YOUR INSTRUCTIONS
Extract the text from all of the material below, reproducing every line unchanged and leaving out the pictures.

----------

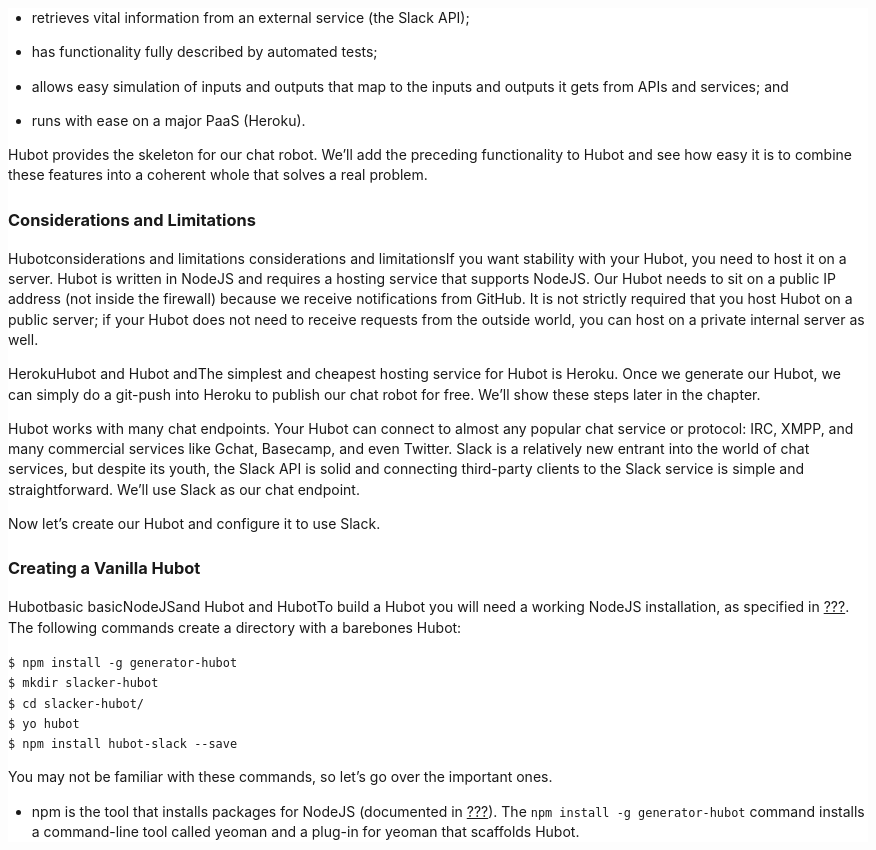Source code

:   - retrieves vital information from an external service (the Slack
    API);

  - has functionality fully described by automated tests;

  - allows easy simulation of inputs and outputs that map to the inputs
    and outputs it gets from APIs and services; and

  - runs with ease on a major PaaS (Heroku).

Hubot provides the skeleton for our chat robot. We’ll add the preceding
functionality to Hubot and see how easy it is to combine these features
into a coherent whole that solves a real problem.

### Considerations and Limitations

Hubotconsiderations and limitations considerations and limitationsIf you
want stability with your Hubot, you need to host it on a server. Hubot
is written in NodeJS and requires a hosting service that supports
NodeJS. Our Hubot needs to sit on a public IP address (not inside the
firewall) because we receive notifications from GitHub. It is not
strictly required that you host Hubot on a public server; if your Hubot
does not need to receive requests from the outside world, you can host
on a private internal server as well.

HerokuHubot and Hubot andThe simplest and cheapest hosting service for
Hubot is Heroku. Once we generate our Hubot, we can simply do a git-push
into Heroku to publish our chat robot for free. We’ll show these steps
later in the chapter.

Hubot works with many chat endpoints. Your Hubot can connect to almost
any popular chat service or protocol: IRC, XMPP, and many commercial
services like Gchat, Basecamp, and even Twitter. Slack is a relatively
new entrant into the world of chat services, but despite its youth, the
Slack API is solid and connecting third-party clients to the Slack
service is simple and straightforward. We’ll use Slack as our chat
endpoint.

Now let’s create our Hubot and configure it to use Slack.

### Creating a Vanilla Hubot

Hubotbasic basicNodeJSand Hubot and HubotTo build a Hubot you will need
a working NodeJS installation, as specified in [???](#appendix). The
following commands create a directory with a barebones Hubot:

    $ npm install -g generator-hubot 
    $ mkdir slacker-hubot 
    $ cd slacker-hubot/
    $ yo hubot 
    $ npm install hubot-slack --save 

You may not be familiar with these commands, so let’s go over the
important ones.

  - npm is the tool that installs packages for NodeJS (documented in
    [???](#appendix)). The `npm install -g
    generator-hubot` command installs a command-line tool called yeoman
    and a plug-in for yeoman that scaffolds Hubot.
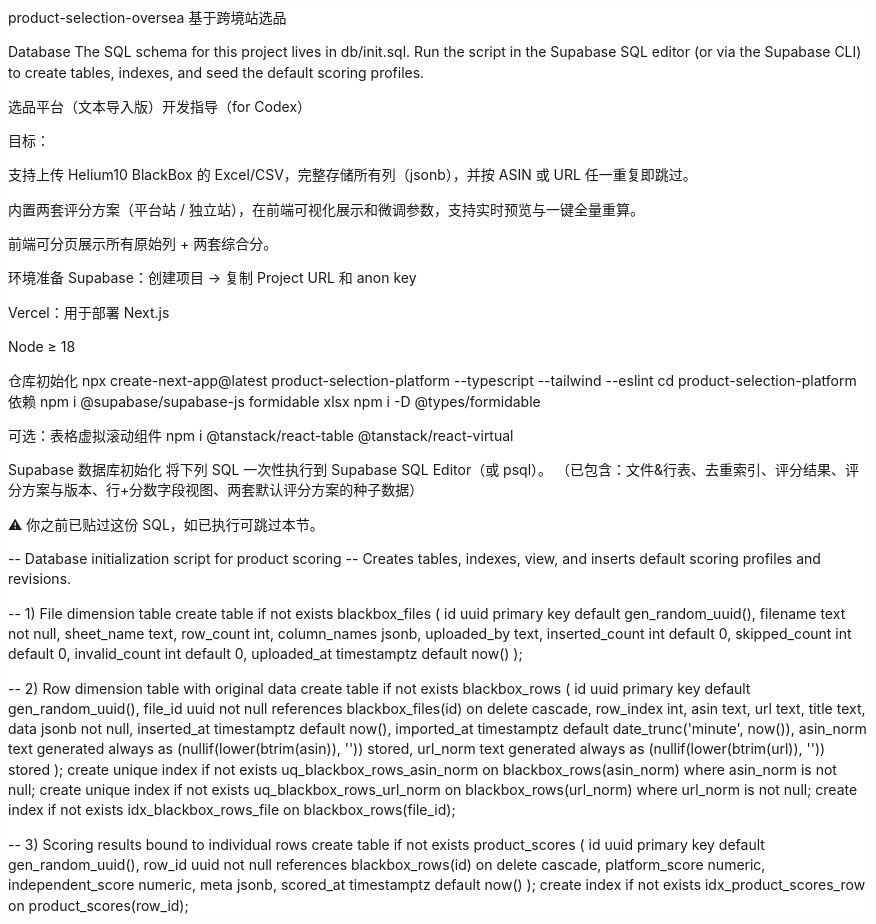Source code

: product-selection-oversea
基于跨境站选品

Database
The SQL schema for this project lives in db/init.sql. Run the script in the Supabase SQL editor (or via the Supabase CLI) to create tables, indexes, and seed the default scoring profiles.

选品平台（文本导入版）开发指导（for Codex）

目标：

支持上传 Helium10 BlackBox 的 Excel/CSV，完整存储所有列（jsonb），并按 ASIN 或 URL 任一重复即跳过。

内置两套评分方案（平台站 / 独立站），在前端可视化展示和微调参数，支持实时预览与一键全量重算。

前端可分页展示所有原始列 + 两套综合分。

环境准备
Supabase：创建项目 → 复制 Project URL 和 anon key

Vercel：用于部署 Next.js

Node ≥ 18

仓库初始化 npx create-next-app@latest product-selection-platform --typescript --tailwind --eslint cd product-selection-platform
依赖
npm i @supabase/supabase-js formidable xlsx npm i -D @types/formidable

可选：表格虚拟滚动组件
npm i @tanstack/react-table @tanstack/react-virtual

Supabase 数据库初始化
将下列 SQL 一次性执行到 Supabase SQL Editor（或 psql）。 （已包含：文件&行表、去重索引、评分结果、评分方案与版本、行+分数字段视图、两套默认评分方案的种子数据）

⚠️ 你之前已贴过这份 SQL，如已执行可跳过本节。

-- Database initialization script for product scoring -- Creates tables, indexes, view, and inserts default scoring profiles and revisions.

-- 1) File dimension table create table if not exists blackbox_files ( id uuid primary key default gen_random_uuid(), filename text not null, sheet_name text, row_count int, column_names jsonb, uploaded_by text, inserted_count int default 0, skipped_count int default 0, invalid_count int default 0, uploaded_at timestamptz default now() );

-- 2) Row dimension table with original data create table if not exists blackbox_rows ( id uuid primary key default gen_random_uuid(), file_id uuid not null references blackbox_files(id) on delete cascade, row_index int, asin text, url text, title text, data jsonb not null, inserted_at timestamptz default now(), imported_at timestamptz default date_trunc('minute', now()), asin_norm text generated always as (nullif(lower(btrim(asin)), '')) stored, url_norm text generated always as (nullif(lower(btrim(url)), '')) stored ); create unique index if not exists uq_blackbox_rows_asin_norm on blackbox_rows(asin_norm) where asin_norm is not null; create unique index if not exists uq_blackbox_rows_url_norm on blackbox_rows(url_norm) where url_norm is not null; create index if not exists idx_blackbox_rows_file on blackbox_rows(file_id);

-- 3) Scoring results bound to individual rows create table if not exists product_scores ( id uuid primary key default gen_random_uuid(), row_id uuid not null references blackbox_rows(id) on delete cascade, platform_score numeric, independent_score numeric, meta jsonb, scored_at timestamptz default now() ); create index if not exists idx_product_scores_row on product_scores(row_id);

----------

RESPONSE AREA
Source code

:   - retrieves vital information from an external service (the Slack
    API);

  - has functionality fully described by automated tests;

  - allows easy simulation of inputs and outputs that map to the inputs
    and outputs it gets from APIs and services; and

  - runs with ease on a major PaaS (Heroku).

Hubot provides the skeleton for our chat robot. We’ll add the preceding
functionality to Hubot and see how easy it is to combine these features
into a coherent whole that solves a real problem.

### Considerations and Limitations

Hubotconsiderations and limitations considerations and limitationsIf you
want stability with your Hubot, you need to host it on a server. Hubot
is written in NodeJS and requires a hosting service that supports
NodeJS. Our Hubot needs to sit on a public IP address (not inside the
firewall) because we receive notifications from GitHub. It is not
strictly required that you host Hubot on a public server; if your Hubot
does not need to receive requests from the outside world, you can host
on a private internal server as well.

HerokuHubot and Hubot andThe simplest and cheapest hosting service for
Hubot is Heroku. Once we generate our Hubot, we can simply do a git-push
into Heroku to publish our chat robot for free. We’ll show these steps
later in the chapter.

Hubot works with many chat endpoints. Your Hubot can connect to almost
any popular chat service or protocol: IRC, XMPP, and many commercial
services like Gchat, Basecamp, and even Twitter. Slack is a relatively
new entrant into the world of chat services, but despite its youth, the
Slack API is solid and connecting third-party clients to the Slack
service is simple and straightforward. We’ll use Slack as our chat
endpoint.

Now let’s create our Hubot and configure it to use Slack.

### Creating a Vanilla Hubot

Hubotbasic basicNodeJSand Hubot and HubotTo build a Hubot you will need
a working NodeJS installation, as specified in [???](#appendix). The
following commands create a directory with a barebones Hubot:

    $ npm install -g generator-hubot 
    $ mkdir slacker-hubot 
    $ cd slacker-hubot/
    $ yo hubot 
    $ npm install hubot-slack --save 

You may not be familiar with these commands, so let’s go over the
important ones.

  - npm is the tool that installs packages for NodeJS (documented in
    [???](#appendix)). The `npm install -g
    generator-hubot` command installs a command-line tool called yeoman
    and a plug-in for yeoman that scaffolds Hubot.
Source code

: product-selection-oversea
基于跨境站选品

Database
The SQL schema for this project lives in db/init.sql. Run the script in the Supabase SQL editor (or via the Supabase CLI) to create tables, indexes, and seed the default scoring profiles.

选品平台（文本导入版）开发指导（for Codex）

目标：

支持上传 Helium10 BlackBox 的 Excel/CSV，完整存储所有列（jsonb），并按 ASIN 或 URL 任一重复即跳过。

内置两套评分方案（平台站 / 独立站），在前端可视化展示和微调参数，支持实时预览与一键全量重算。

前端可分页展示所有原始列 + 两套综合分。

环境准备
Supabase：创建项目 → 复制 Project URL 和 anon key

Vercel：用于部署 Next.js

Node ≥ 18

仓库初始化 npx create-next-app@latest product-selection-platform --typescript --tailwind --eslint cd product-selection-platform
依赖
npm i @supabase/supabase-js formidable xlsx npm i -D @types/formidable

可选：表格虚拟滚动组件
npm i @tanstack/react-table @tanstack/react-virtual

Supabase 数据库初始化
将下列 SQL 一次性执行到 Supabase SQL Editor（或 psql）。 （已包含：文件&行表、去重索引、评分结果、评分方案与版本、行+分数字段视图、两套默认评分方案的种子数据）

⚠️ 你之前已贴过这份 SQL，如已执行可跳过本节。

-- Database initialization script for product scoring -- Creates tables, indexes, view, and inserts default scoring profiles and revisions.

-- 1) File dimension table create table if not exists blackbox_files ( id uuid primary key default gen_random_uuid(), filename text not null, sheet_name text, row_count int, column_names jsonb, uploaded_by text, inserted_count int default 0, skipped_count int default 0, invalid_count int default 0, uploaded_at timestamptz default now() );

-- 2) Row dimension table with original data create table if not exists blackbox_rows ( id uuid primary key default gen_random_uuid(), file_id uuid not null references blackbox_files(id) on delete cascade, row_index int, asin text, url text, title text, data jsonb not null, inserted_at timestamptz default now(), imported_at timestamptz default date_trunc('minute', now()), asin_norm text generated always as (nullif(lower(btrim(asin)), '')) stored, url_norm text generated always as (nullif(lower(btrim(url)), '')) stored ); create unique index if not exists uq_blackbox_rows_asin_norm on blackbox_rows(asin_norm) where asin_norm is not null; create unique index if not exists uq_blackbox_rows_url_norm on blackbox_rows(url_norm) where url_norm is not null; create index if not exists idx_blackbox_rows_file on blackbox_rows(file_id);

-- 3) Scoring results bound to individual rows create table if not exists product_scores ( id uuid primary key default gen_random_uuid(), row_id uuid not null references blackbox_rows(id) on delete cascade, platform_score numeric, independent_score numeric, meta jsonb, scored_at timestamptz default now() ); create index if not exists idx_product_scores_row on product_scores(row_id);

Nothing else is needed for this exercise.